A screening tool that predicts short-term mortality of older adults could potentially be used to improve care for high-risk patients visiting emergency departments and other health care settings, including nursing homes.
A recent study published in JAMA has highlighted the effectiveness of the Geriatric End-of-Life Screening Tool (GEST) in predicting 6-month mortality in older patients visiting emergency departments.
Researchers found that GEST is a more effective tool for identifying older adults at high risk of short-term mortality compared to traditional serious illness criteria. They suggested that GEST’s ability to use readily available electronic health record (EHR) data makes it a practical option for resource-constrained EDs, potentially improving the identification and care of high-risk patients.
For skilled nursing operators, this means that implementing GEST could significantly enhance the accuracy of mortality risk predictions, allowing for better-targeted end-of-life care interventions.
“The findings of this study suggest that both serious illness criteria and GEST identified older ED patients at risk for 6-month mortality, but GEST offered more useful screening characteristics,” researchers wrote. “Future trials of serious illness interventions for high mortality risk in older adults may consider transitioning from diagnosis code criteria to GEST, an automatable EHR-based algorithm.”
The research included a cohort of 82,371 ED encounters by 40,505 patients aged 65 and older at Beth Israel Deaconess Medical Center in Boston, Massachusetts, from 2017 to 2021. The primary outcome measured was the 6-month mortality rate following an ED visit.

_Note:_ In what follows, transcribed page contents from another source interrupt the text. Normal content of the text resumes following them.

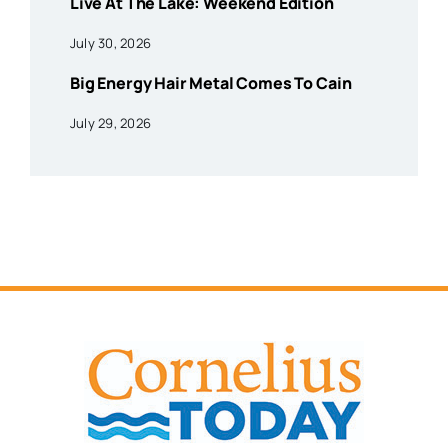
Live At The Lake: Weekend Edition
July 30, 2026
Big Energy Hair Metal Comes To Cain
July 29, 2026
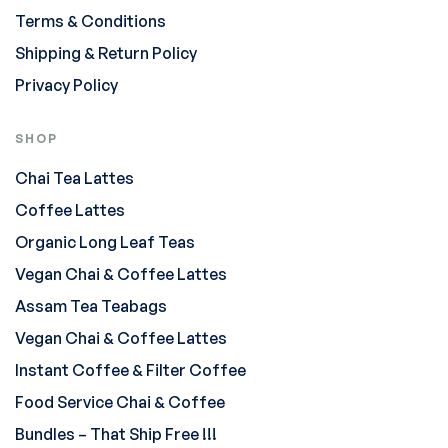
Terms & Conditions
Shipping & Return Policy
Privacy Policy
SHOP
Chai Tea Lattes
Coffee Lattes
Organic Long Leaf Teas
Vegan Chai & Coffee Lattes
Assam Tea Teabags
Vegan Chai & Coffee Lattes
Instant Coffee & Filter Coffee
Food Service Chai & Coffee
Bundles – That Ship Free !!!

GEST, a logistic regression algorithm using data from EHRs, was compared against common serious illness criteria such as stroke, liver disease, cancer, lung disease, and advanced age. The results showed that GEST had a robust area under the receiver operating characteristic curve (AUROC) of 0.79, indicating high accuracy in predicting 6-month mortality. The study found that GEST outperformed the serious illness criteria across various thresholds of mortality risk.
The data revealed that 53.4% of the encounters involved patients with serious illnesses, with GEST showing a sensitivity of 77.4% and a specificity of 50.5%. Adjusting the GEST cutoffs demonstrated the tool’s flexibility in balancing sensitivity and specificity according to clinical needs. Notably, GEST reclassified 45.1% of patients with serious illnesses as low risk, with an observed mortality rate of 8.1%, and identified 2.6% of patients without serious illnesses as high risk, with an observed mortality rate of 34.3%.